Hutan produksi ( HP ) desa Aburan – Tebo ini dikuasai dan dikelola oleh masyarakat dengan cara menanam sawit dan membakar lahan  tanpa ada izin pemanfaatan perhutanan sosial dan hutan kemasyarakatan ( HKM )

Menariknya lahan yang berlokasi di Tebo ini juga di kuasai oleh warga Bungo yaknj desa Purwasari ( SPA ) Kuamang Kuning dengan cara membentuk kelompok tani yang diketahui oleb Datuk Rio ( Kades Red ) serta dijamin oleh oknum Polhut berinisial HK , apabila bermasalah dan berhadapan dengan hukum akan menjadi tanggung nya sehingga terjadi transaksi Sebesar Rp 1,78 Miliar  di kelompok tani hutan ( KTH ) Bersatu Purwasari

Hal ini diakui oleh Kasdi ketua KTH Bersatu Purwasari , Luas lahan anggota kelompok sebanyak 51 Hektar dengan biaya Rp. 35 juta perhektar ,” Ujar Ketua KTH Bersatu Purwasari kepada wartawan baru – baru ini

” Uang Rp. 35 juta perhektar mungkin termasuk pengurusan izin hak pakai atau hak kelola dari kementerian kehutanan namun izinnya hingga saat ini belum ada ” Ucapnya lagi

Dikatakannya juga bahwa untuk pengurusan izin lahan kelompok tersebut di urus oleh salah seorang polhut .

Dari fakta gambar peta lokasi lahan kelompok tani hutan Bersatu yang di tandatangani kepala KPHP Timur unit X, Oktobrani tanggal 19 Agustus 2022. Dasarnya, pertama, peta rupa bumi Indonesia skala 1 : 50000, kedua, peta perkembangan pengukuran kawasan hutan provinsi Jambi (No. SK 8092/MenLHK-PKTL/KUH/PLH.2/11/2018). Kemudian, peta itu mengacu pada peta PIAPS Revisi ke VI, (lampiran SK MenLHK 4028/menLHK – PKLT/Ren/PLH/5.2021 tanggal 25 Mei 2021. Serta peta hasil pengukuran KTH Bersatu.

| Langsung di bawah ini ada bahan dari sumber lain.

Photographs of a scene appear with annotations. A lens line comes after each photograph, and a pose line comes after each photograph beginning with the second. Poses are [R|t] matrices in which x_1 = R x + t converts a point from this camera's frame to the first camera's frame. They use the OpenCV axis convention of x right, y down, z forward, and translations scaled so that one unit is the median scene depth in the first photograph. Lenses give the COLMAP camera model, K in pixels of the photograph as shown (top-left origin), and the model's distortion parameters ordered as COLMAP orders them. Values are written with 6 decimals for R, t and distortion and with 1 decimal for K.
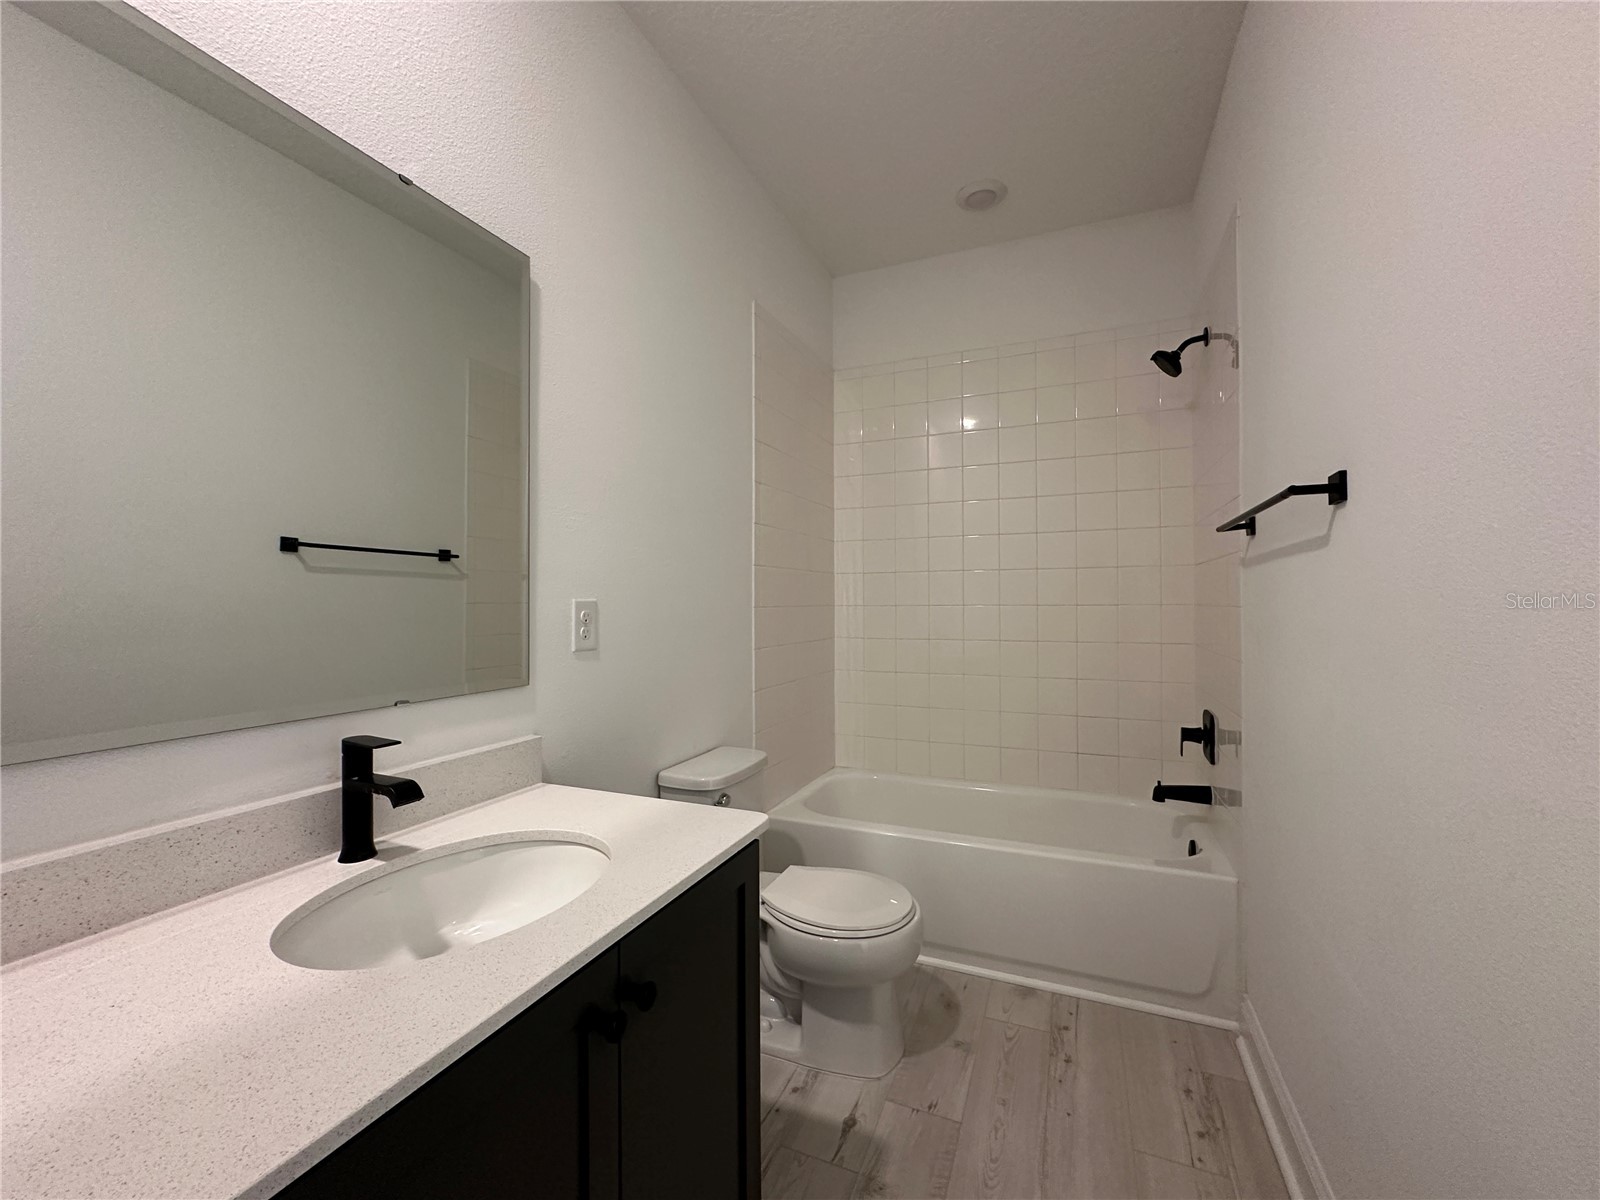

Namun pada kenyataan peta PIAPS Revisi ke VI, (lampiran SK MenLHK 4028/MENLHK – PKLT.Ren/PLH/5.2021 tanggal 25 Mei 2021. Resmi telah dicabut pada 31 Desember 2021, seiring dengan terbitnya peta PIAPS Revisi ke VII SK Menteri Kehutanan dan Lingkungan Hidup Republik Indonesia, No SK. 8878/MENLHK -PKTL/REN/PLA.0/12/2021 tanggal 31 Desember 2021.

Sementara KPHP Tebo Timur unit X,  masih menggunakan peta PIAPS revisi VI tanggal 25 Mei 2021. Diketahui Oktobrani menandatangani peta lahan KTH Bersatu berdasar surat ketua KTH Bersatu No. 06/KTH-bst/PWS/VIII/2022 tanggal 19 Agustus 2022 ditandatangani ketua KTH Bersatu, Kasdi dan kepala KPHP Tebo Timur unit X, Oktobrani, cap stempel.

Untuk diketahui lahan KTH Bersatu Purwasari kecamatan Pelepat Ilir kabupaten Bungo diareal Hutan Produksi ( HP ) desa Aburan tersebut saat ini sudah ditanami sawit oleh anggotanya , Padahal dalam aturan program hutan kemasyarakatan (HKm) tidak dibenarkan menanam tanaman perkebunan kelapa sawit.